Problem to work on: Within the listing, each line that has the string "index" should be copied.

---------- Working data ----------

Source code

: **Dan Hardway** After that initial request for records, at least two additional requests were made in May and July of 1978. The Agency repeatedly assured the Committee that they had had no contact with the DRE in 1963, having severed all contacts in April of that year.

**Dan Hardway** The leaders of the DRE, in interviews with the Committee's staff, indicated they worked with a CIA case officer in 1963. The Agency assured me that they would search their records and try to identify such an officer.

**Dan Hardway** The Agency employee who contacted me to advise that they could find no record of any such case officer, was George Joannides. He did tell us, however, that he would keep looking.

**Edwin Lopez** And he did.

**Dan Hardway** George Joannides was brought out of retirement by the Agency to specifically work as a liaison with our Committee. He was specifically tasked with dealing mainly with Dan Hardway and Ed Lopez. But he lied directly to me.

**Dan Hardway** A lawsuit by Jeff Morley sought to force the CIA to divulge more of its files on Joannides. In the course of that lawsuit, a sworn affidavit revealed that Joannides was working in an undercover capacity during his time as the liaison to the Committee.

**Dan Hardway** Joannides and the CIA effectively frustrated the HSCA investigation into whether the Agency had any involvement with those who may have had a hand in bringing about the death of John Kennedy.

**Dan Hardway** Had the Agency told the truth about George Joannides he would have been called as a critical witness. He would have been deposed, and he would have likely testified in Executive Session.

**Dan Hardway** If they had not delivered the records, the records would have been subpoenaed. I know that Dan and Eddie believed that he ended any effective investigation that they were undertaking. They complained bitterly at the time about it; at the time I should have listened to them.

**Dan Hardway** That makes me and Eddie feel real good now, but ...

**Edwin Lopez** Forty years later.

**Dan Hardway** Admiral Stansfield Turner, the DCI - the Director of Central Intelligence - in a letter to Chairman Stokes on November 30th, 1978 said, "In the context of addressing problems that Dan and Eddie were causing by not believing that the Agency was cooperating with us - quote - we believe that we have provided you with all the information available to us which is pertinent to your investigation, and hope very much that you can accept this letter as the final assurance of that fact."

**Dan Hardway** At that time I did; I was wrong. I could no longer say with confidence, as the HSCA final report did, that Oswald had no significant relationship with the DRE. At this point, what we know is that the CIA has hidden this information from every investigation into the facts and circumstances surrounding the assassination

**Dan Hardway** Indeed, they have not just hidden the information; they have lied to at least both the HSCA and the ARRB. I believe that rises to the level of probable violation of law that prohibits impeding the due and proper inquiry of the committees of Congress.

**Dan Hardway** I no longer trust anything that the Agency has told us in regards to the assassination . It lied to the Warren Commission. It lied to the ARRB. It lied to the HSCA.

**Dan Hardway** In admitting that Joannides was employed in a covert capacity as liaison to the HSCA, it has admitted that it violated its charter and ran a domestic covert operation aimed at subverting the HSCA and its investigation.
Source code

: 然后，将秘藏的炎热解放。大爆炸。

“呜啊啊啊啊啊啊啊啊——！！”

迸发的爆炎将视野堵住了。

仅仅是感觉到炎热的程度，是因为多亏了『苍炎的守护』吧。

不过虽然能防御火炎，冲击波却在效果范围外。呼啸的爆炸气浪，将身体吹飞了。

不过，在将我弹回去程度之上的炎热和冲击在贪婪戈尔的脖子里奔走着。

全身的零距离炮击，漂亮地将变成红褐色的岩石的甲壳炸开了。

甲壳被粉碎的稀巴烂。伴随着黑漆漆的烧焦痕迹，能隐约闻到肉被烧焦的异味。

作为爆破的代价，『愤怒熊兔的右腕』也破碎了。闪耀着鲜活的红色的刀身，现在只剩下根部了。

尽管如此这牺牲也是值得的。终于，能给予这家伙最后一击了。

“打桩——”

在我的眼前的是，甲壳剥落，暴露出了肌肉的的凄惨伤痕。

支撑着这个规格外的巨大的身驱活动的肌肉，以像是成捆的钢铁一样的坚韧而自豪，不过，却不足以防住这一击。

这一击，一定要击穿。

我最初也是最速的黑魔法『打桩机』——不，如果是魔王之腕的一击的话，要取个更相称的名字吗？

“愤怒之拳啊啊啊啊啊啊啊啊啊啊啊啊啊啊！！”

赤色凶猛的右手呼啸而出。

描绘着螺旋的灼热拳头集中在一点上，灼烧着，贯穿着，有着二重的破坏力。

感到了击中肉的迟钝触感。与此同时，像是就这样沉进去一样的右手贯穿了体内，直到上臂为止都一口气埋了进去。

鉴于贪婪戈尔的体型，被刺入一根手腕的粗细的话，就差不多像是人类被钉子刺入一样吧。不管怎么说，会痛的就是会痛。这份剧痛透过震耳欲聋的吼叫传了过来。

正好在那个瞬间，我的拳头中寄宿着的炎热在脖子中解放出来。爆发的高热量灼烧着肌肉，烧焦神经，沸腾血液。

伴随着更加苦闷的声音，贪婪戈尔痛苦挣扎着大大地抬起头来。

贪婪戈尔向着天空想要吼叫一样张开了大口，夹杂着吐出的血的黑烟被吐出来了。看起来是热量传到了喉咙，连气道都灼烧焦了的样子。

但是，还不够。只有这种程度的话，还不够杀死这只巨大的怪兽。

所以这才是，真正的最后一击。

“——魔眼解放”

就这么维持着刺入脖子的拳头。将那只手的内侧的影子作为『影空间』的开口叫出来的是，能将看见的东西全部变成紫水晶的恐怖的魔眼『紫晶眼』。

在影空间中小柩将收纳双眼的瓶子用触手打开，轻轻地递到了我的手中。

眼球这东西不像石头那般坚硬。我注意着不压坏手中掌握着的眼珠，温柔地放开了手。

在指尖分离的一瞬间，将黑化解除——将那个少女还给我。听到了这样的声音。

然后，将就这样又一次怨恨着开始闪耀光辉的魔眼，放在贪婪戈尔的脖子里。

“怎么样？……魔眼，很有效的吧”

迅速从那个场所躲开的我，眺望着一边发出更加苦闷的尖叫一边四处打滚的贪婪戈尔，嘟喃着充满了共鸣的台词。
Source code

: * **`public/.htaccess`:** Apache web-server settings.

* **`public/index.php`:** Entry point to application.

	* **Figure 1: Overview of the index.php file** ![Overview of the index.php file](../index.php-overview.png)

----------

Result of the task:
* **`public/index.php`:** Entry point to application.
	* **Figure 1: Overview of the index.php file** ![Overview of the index.php file](../index.php-overview.png)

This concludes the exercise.